German citizens do not elect a chancellor directly, but their votes determine the makeup of parliament every four years and the representatives further elect the chancellor.
Each voter in Germany can cast two votes: one for a candidate standing in their constituency, and one for a party list of candidates in their federal state. The first vote decides which candidates are sent to Parliament from the constituencies and the second vote determines the relative strength of the parties represented in the Bundestag.
“Half of the members of the Bundestag are elected directly from Germany’s 299 constituencies, the other half via party lists in Germany’s sixteen Länder (states).”
Each of these 299 constituencies directly elects a lawmaker by a simple majority and the 299 seats go to candidates elected on party lists. That vote is critical because it determines the percentage of seats each party wins.
The Bundestag officially has 598 seats but the size may increase due to “overhang seats” and additional “balance seats”. So, the Bundestag had 709 seats instead of 598 after the 2017 election. The number is increased to ensure that all parties get seats proportional to the second votes.
A political party needs at least 5% of the second vote or at least three constituency seats to enter the Bundestag. This threshold is meant to prevent small parties from entering the parliament.
The high figure between the first and second votes determines a party’s minimum number of seats.

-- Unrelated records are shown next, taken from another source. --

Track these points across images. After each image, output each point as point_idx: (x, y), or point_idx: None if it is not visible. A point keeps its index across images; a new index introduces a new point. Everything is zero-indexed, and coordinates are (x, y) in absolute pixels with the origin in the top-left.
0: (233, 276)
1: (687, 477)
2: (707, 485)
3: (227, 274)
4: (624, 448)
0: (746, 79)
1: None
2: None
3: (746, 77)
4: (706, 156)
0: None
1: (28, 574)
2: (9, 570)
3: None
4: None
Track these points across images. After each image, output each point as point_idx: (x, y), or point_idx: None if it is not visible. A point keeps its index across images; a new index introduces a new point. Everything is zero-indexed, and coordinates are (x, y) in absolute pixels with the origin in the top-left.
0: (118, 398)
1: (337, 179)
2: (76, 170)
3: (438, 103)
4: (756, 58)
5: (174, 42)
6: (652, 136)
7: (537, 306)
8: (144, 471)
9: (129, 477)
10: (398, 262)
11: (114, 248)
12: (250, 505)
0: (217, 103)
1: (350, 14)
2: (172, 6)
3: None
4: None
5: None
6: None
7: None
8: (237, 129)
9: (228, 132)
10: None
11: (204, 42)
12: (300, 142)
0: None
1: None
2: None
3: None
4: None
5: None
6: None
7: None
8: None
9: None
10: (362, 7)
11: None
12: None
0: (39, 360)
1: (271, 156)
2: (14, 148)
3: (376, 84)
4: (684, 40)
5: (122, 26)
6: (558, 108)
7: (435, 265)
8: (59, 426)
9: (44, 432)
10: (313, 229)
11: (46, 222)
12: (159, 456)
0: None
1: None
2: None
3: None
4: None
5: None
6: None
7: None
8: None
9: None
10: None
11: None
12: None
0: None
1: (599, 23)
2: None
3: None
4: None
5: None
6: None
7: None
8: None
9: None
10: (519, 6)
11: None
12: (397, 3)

While the second vote determines the proportion of seats a party gets, additional seats may be provided if the party wins more constituency seats in a federal state than they would be entitled to by the second vote.
For example, if a party gets 15 seats through the second vote but had 20 candidates elected in the first vote, then it would get five extra seats in the Bundestag.
Out of the 47 parties listed on the ballot sheet, three leading parties are: the Centre-right Christian Democrats, the Centre-left Social Democrats, and the Greens.
The center-right Union bloc Christian Democratic Union was the biggest group in the outgoing parliament and it consisted of Merkel’s Christian Democratic Union and the Christian Social Union.
The centre-left Social Democratic Party has been in coalition with the conservatives and is the second largest group.
The left-wing party Greens was leading the polls earlier this year and the party focuses on social justice and climate change.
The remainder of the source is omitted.